L’économie japonaise a rechuté au deuxième trimestre, une fois de plus
CONJONCTURE. La Banque du Japon n’est pas pressée de poursuivre la normalisation de sa politique monétaire.
Angélique Mounier-Kuhn
Alors que s’est ouverte lundi une nouvelle cession parlementaire qui s’annonce des plus périlleuses pour le premier ministre Shinzo Abe, au comble de l’impopularité, le Japon a appris qu’il avait, une fois encore, flirté avec la récession. Entre avril et juin, l’économie s’est contractée de 1,2% en rythme trimestriel annualisé, contre une hausse de 0,5% annoncée en première estimation. La croissance a notamment pâti d’un tassement de 1,2% de l’investissement des entreprises que ne sont pas parvenues à compenser de chétives dépenses des consommateurs (+ 0,3%). « Il convient de relativiser, souligne Daniel Felder, consultant indépendant. Au premier trimestre (année civile), la croissance avait été très forte, et si on lisse sur l’ensemble du premier semestre, elle a atteint 2,5%, un rythme supérieur à celui projeté par le gouvernement. »

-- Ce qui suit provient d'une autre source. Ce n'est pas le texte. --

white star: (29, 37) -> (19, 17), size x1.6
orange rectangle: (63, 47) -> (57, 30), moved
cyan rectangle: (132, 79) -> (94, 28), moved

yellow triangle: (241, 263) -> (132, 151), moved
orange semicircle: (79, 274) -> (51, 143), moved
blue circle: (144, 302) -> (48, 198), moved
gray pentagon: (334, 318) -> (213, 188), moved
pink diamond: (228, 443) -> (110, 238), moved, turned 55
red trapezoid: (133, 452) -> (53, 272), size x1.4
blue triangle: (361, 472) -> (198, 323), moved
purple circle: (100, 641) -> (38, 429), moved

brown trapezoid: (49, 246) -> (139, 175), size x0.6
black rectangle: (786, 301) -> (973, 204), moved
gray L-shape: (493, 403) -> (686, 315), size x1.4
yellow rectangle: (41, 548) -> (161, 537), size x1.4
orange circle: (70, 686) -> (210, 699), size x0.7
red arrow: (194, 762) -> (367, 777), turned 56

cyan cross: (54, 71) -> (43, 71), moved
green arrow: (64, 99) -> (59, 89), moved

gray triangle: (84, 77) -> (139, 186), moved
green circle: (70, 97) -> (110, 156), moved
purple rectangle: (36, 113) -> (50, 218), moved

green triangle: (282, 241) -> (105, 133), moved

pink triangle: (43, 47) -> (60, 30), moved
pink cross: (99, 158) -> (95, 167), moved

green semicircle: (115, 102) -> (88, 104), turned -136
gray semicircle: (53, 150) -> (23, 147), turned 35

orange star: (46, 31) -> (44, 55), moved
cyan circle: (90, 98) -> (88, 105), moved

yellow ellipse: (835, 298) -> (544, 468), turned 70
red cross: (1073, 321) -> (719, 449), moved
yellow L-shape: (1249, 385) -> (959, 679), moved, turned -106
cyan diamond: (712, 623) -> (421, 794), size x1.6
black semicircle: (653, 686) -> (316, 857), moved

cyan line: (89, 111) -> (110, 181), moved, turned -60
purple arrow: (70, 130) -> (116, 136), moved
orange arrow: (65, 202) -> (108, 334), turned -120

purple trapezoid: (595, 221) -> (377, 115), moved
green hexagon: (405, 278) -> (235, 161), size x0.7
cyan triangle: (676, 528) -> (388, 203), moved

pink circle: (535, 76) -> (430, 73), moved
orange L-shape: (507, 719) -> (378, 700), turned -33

Pour autant, le trou d’air du deuxième trimestre achève d’éloigner les perspectives d’une poursuite de la normalisation de sa politique par la Banque du Japon à brève échéance. A l’unanimité, les observateurs estiment qu’elle maintiendra inchangé son principal taux directeur à 0,5%, niveau auquel elle l’a arrimé en février, lors de sa réunion des18 et 19 septembre.
La BOJ sera d’autant plus encline au statu quo que les répercussions économiques de la crise du crédit partie des Etats-Unis restent imprévisibles. En outre, l’Archipel est toujours la proie de pressions déflationnistes. L’indice des prix à la consommation – hors éléments volatils – s’est affiché à -0,5% sur un an en juillet, et les salaires mensuels versés par les entreprises de plus de cinq employés sont en repli continuel depuis huit mois (-2,7% sur un an), note Sophie Mametz, de Natixis.
Pour noircir un peu plus le tableau, Kabuto Cho a connu cet été une correction plus sévère que les autres grandes bourses de la planète. Le Nikkei a flanché de 13,7% depuis le 7 juillet. « 30% du marché japonais est dominé par des investisseurs étrangers qui ont eu besoin de liquidités et se sont délestés de leurs actions dans d’énormes volumes. C’est la grande faiblesse du Japon : il ne contrôle pas sa propre bourse », explique Paul Kempf, de la société de gestion MWD. Le mois passé, les non-résidents ont été vendeurs nets de plus de plus de 1000 milliards de yens de titres nippons, du jamais vu depuis le funeste mois d’octobre 1987.
Pourtant, « avec des ratios prix sur bénéfice de 14, les actions japonaises n’ont jamais été aussi bon marché », poursuit Paul Kempf. Et l’institut Daiwa vient tout juste de rehausser de +7,8% à +9,9% ses prévisions de bénéfice pour les 300 plus grosses sociétés japonaises en année fiscale 2007. Dès que le Nikkei se rapprochera de 15200 yens, il sera grand temps de partir à la chasse aux bonnes affaires, conclut le spécialiste.